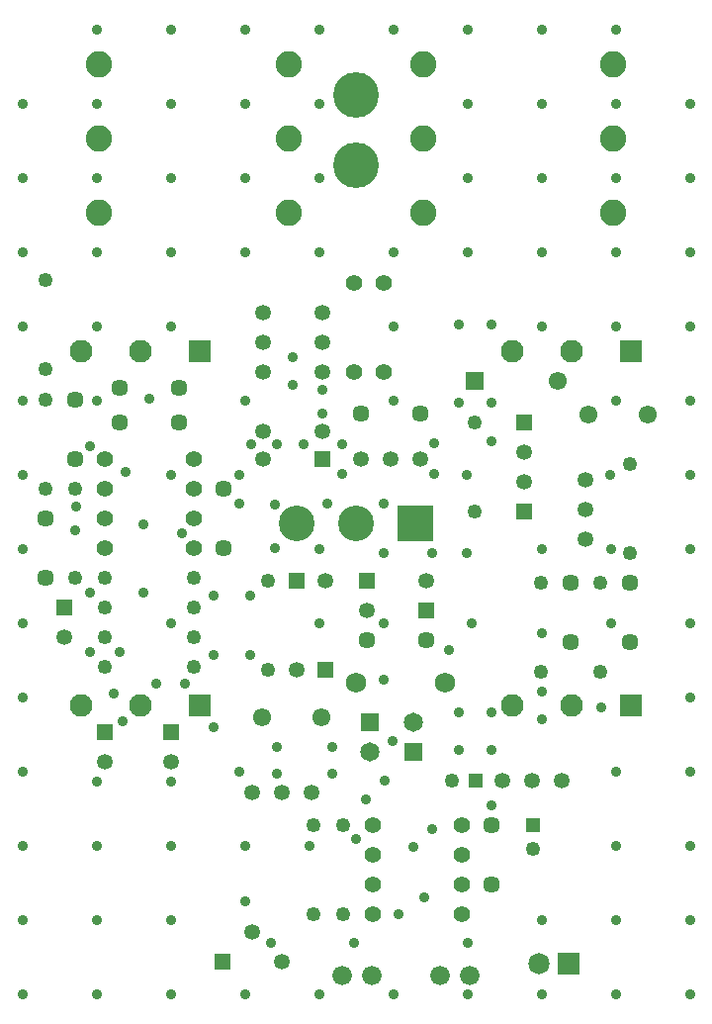
<source format=gbs>
G04*
G04 #@! TF.GenerationSoftware,Altium Limited,Altium Designer,19.0.12 (326)*
G04*
G04 Layer_Color=16711935*
%FSLAX25Y25*%
%MOIN*%
G70*
G01*
G75*
%ADD18C,0.05315*%
%ADD19R,0.05315X0.05315*%
%ADD20C,0.06890*%
%ADD21C,0.04922*%
%ADD22C,0.06103*%
%ADD23C,0.05709*%
%ADD24C,0.05591*%
%ADD25R,0.04922X0.04922*%
%ADD26R,0.05315X0.05315*%
%ADD27C,0.12008*%
%ADD28R,0.12008X0.12008*%
%ADD29R,0.07678X0.07678*%
%ADD30C,0.07678*%
%ADD31C,0.15355*%
%ADD32C,0.08859*%
%ADD33R,0.06497X0.06497*%
%ADD34C,0.06497*%
%ADD35R,0.06103X0.06103*%
%ADD36C,0.06591*%
%ADD37C,0.07191*%
%ADD38R,0.07191X0.07191*%
%ADD39C,0.05316*%
%ADD40R,0.04922X0.04922*%
%ADD41C,0.03591*%
D18*
X139787Y143526D02*
D03*
X185604Y76374D02*
D03*
X175604D02*
D03*
X165604D02*
D03*
X91124Y15274D02*
D03*
X81125Y25274D02*
D03*
X106000Y143700D02*
D03*
X96273Y113689D02*
D03*
X193600Y177711D02*
D03*
Y167711D02*
D03*
Y157711D02*
D03*
X53750Y82500D02*
D03*
X31500D02*
D03*
X18000Y124500D02*
D03*
X119787Y133500D02*
D03*
X172700Y187000D02*
D03*
X172802Y177000D02*
D03*
X118000Y184500D02*
D03*
X128000D02*
D03*
X138000D02*
D03*
X81245Y72255D02*
D03*
X101245D02*
D03*
X91245D02*
D03*
X85000Y184500D02*
D03*
D19*
X119787Y143526D02*
D03*
X71125Y15274D02*
D03*
X139787Y133500D02*
D03*
X105000Y184500D02*
D03*
D20*
X146209Y109300D02*
D03*
X116209D02*
D03*
D21*
X21551Y144500D02*
D03*
Y174500D02*
D03*
X11500Y214800D02*
D03*
Y244800D02*
D03*
X101700Y61365D02*
D03*
Y31365D02*
D03*
X148500Y76374D02*
D03*
X31500Y114500D02*
D03*
X61500D02*
D03*
Y124500D02*
D03*
X31500D02*
D03*
X61500Y134500D02*
D03*
X31500D02*
D03*
X61500Y144500D02*
D03*
X31500D02*
D03*
X11500Y174500D02*
D03*
Y204500D02*
D03*
X86562Y113700D02*
D03*
Y143700D02*
D03*
X208500Y152900D02*
D03*
Y182900D02*
D03*
X198500Y142962D02*
D03*
Y112962D02*
D03*
X178500Y143000D02*
D03*
Y113000D02*
D03*
X156302Y167000D02*
D03*
Y197000D02*
D03*
X175766Y53327D02*
D03*
X111700Y61374D02*
D03*
Y31374D02*
D03*
D22*
X84500Y97500D02*
D03*
X104500D02*
D03*
X214500Y199600D02*
D03*
X194500D02*
D03*
X184334Y211000D02*
D03*
D23*
X118000Y200010D02*
D03*
X138000D02*
D03*
X188500Y123000D02*
D03*
Y143000D02*
D03*
X11500Y164500D02*
D03*
Y144500D02*
D03*
X21551Y184500D02*
D03*
Y204500D02*
D03*
X36500Y208500D02*
D03*
X56500D02*
D03*
X36500Y197000D02*
D03*
X56500D02*
D03*
X139800Y123500D02*
D03*
X119800D02*
D03*
X208500Y142915D02*
D03*
Y122915D02*
D03*
X71500Y154500D02*
D03*
Y174500D02*
D03*
X161859Y41369D02*
D03*
Y61369D02*
D03*
D24*
X121839Y61365D02*
D03*
Y51365D02*
D03*
Y41365D02*
D03*
Y31365D02*
D03*
X151839Y51365D02*
D03*
Y61365D02*
D03*
Y41365D02*
D03*
Y31365D02*
D03*
X61500Y154500D02*
D03*
Y164500D02*
D03*
Y184500D02*
D03*
Y174500D02*
D03*
X31500Y154500D02*
D03*
Y164500D02*
D03*
Y174500D02*
D03*
Y184500D02*
D03*
X115674Y214000D02*
D03*
X125674D02*
D03*
Y244000D02*
D03*
X115674D02*
D03*
D25*
X156380Y76374D02*
D03*
D26*
X106000Y113700D02*
D03*
X96273Y143689D02*
D03*
X53750Y92500D02*
D03*
X31500D02*
D03*
X18000Y134500D02*
D03*
X172700Y197000D02*
D03*
X172802Y167000D02*
D03*
D27*
X96200Y163000D02*
D03*
X116200D02*
D03*
D28*
X136200D02*
D03*
D29*
X209000Y221000D02*
D03*
X63525Y101500D02*
D03*
X209000D02*
D03*
X63525Y221025D02*
D03*
D30*
X189000Y221000D02*
D03*
X169000D02*
D03*
X43525Y101500D02*
D03*
X23526D02*
D03*
X189000D02*
D03*
X169000D02*
D03*
X43525Y221025D02*
D03*
X23526D02*
D03*
D31*
X116250Y307400D02*
D03*
Y283778D02*
D03*
D32*
X138914Y292600D02*
D03*
X202812D02*
D03*
X138914Y317600D02*
D03*
X202812D02*
D03*
X138914Y267600D02*
D03*
X202812D02*
D03*
X29687Y292600D02*
D03*
X93585D02*
D03*
X29687Y317600D02*
D03*
X93585D02*
D03*
X29687Y267600D02*
D03*
X93585D02*
D03*
D33*
X121000Y96000D02*
D03*
X135500Y86000D02*
D03*
D34*
X121000D02*
D03*
X135500Y96000D02*
D03*
D35*
X156334Y211000D02*
D03*
D36*
X111644Y10638D02*
D03*
X121644D02*
D03*
X154390Y10703D02*
D03*
X144390D02*
D03*
D37*
X178000Y14536D02*
D03*
D38*
X188000D02*
D03*
D39*
X85000Y194000D02*
D03*
Y214000D02*
D03*
Y224000D02*
D03*
Y234000D02*
D03*
X105000D02*
D03*
Y224000D02*
D03*
Y214000D02*
D03*
Y194000D02*
D03*
D40*
X175766Y61207D02*
D03*
D41*
X95000Y209500D02*
D03*
Y219000D02*
D03*
X28700Y76000D02*
D03*
X153500Y179255D02*
D03*
X49000Y109100D02*
D03*
X36500Y119633D02*
D03*
X26623Y119500D02*
D03*
X26500Y189000D02*
D03*
X89381Y78629D02*
D03*
Y87500D02*
D03*
X108255D02*
D03*
X142549Y190000D02*
D03*
X151000Y203500D02*
D03*
X161800Y190500D02*
D03*
Y230000D02*
D03*
X125500Y169622D02*
D03*
X106500Y169540D02*
D03*
X111500Y179500D02*
D03*
Y189500D02*
D03*
X142000Y152907D02*
D03*
X153500D02*
D03*
X153700Y21500D02*
D03*
X135500Y54000D02*
D03*
X142000Y60042D02*
D03*
X108255Y78500D02*
D03*
X126000Y76374D02*
D03*
X119387Y70000D02*
D03*
X76979Y79300D02*
D03*
X78700Y35500D02*
D03*
X87606Y21500D02*
D03*
X116250Y56500D02*
D03*
X139053Y37000D02*
D03*
X130500Y31365D02*
D03*
X100500Y54300D02*
D03*
X161800Y67922D02*
D03*
X128400Y89500D02*
D03*
X125413Y110263D02*
D03*
X178889Y96937D02*
D03*
X179000Y106189D02*
D03*
X161800Y86500D02*
D03*
X151000D02*
D03*
X161800Y99278D02*
D03*
X151000Y99309D02*
D03*
X147500Y120422D02*
D03*
X155168Y129300D02*
D03*
X125413D02*
D03*
X103700Y4300D02*
D03*
X202000Y179400D02*
D03*
X104900Y207800D02*
D03*
X105000Y200100D02*
D03*
X161800Y203500D02*
D03*
X68227Y94300D02*
D03*
X53750Y76000D02*
D03*
X57573Y159600D02*
D03*
X58588Y109100D02*
D03*
X21551Y160500D02*
D03*
X21700Y168500D02*
D03*
X76900Y179255D02*
D03*
X202300Y129300D02*
D03*
X178700Y125800D02*
D03*
X202096Y154300D02*
D03*
X199000Y101000D02*
D03*
X89000Y154500D02*
D03*
X151000Y230000D02*
D03*
X115480Y21500D02*
D03*
X46500Y205112D02*
D03*
X38500Y180197D02*
D03*
X44500Y162500D02*
D03*
Y139509D02*
D03*
X26500D02*
D03*
X37500Y96264D02*
D03*
X34389Y105500D02*
D03*
X125500Y153000D02*
D03*
X80866Y189500D02*
D03*
X89381D02*
D03*
X98428D02*
D03*
X142508Y179500D02*
D03*
X77000Y169590D02*
D03*
X89000Y169447D02*
D03*
X68227Y138500D02*
D03*
X80600D02*
D03*
X68227Y118500D02*
D03*
X80600D02*
D03*
X228700Y304300D02*
D03*
Y279300D02*
D03*
Y254300D02*
D03*
Y229300D02*
D03*
Y204300D02*
D03*
Y179300D02*
D03*
Y154300D02*
D03*
Y129300D02*
D03*
Y104300D02*
D03*
Y79300D02*
D03*
Y54300D02*
D03*
Y29300D02*
D03*
Y4300D02*
D03*
X203700Y329300D02*
D03*
Y304300D02*
D03*
Y279300D02*
D03*
Y254300D02*
D03*
Y229300D02*
D03*
Y204300D02*
D03*
Y79300D02*
D03*
Y54300D02*
D03*
Y29300D02*
D03*
Y4300D02*
D03*
X178700Y329300D02*
D03*
Y304300D02*
D03*
Y279300D02*
D03*
Y254300D02*
D03*
Y229300D02*
D03*
Y154300D02*
D03*
Y29300D02*
D03*
Y4300D02*
D03*
X153700Y329300D02*
D03*
Y304300D02*
D03*
Y279300D02*
D03*
Y254300D02*
D03*
Y4300D02*
D03*
X128700Y329300D02*
D03*
Y254300D02*
D03*
Y229300D02*
D03*
Y204300D02*
D03*
Y4300D02*
D03*
X103700Y329300D02*
D03*
Y304300D02*
D03*
Y279300D02*
D03*
Y254300D02*
D03*
Y154300D02*
D03*
Y129300D02*
D03*
X78700Y329300D02*
D03*
Y304300D02*
D03*
Y279300D02*
D03*
Y254300D02*
D03*
Y204300D02*
D03*
Y54300D02*
D03*
Y4300D02*
D03*
X53700Y329300D02*
D03*
Y304300D02*
D03*
Y279300D02*
D03*
Y254300D02*
D03*
Y229300D02*
D03*
Y179300D02*
D03*
Y129300D02*
D03*
Y54300D02*
D03*
Y29300D02*
D03*
Y4300D02*
D03*
X28700Y329300D02*
D03*
Y304300D02*
D03*
Y279300D02*
D03*
Y254300D02*
D03*
Y229300D02*
D03*
Y204300D02*
D03*
Y54300D02*
D03*
Y29300D02*
D03*
Y4300D02*
D03*
X3700Y304300D02*
D03*
Y279300D02*
D03*
Y254300D02*
D03*
Y229300D02*
D03*
Y204300D02*
D03*
Y179300D02*
D03*
Y154300D02*
D03*
Y129300D02*
D03*
Y104300D02*
D03*
Y79300D02*
D03*
Y54300D02*
D03*
Y29300D02*
D03*
Y4300D02*
D03*
M02*

</source>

========================

> Directions for this task
Which lines above run from the one containing "X178000Y14536D02*" to the one containing "X142000Y60042D02*"? Give them again exactly, both ends included.

> Result of this task
X178000Y14536D02*
D03*
D38*
X188000D02*
D03*
D39*
X85000Y194000D02*
D03*
Y214000D02*
D03*
Y224000D02*
D03*
Y234000D02*
D03*
X105000D02*
D03*
Y224000D02*
D03*
Y214000D02*
D03*
Y194000D02*
D03*
D40*
X175766Y61207D02*
D03*
D41*
X95000Y209500D02*
D03*
Y219000D02*
D03*
X28700Y76000D02*
D03*
X153500Y179255D02*
D03*
X49000Y109100D02*
D03*
X36500Y119633D02*
D03*
X26623Y119500D02*
D03*
X26500Y189000D02*
D03*
X89381Y78629D02*
D03*
Y87500D02*
D03*
X108255D02*
D03*
X142549Y190000D02*
D03*
X151000Y203500D02*
D03*
X161800Y190500D02*
D03*
Y230000D02*
D03*
X125500Y169622D02*
D03*
X106500Y169540D02*
D03*
X111500Y179500D02*
D03*
Y189500D02*
D03*
X142000Y152907D02*
D03*
X153500D02*
D03*
X153700Y21500D02*
D03*
X135500Y54000D02*
D03*
X142000Y60042D02*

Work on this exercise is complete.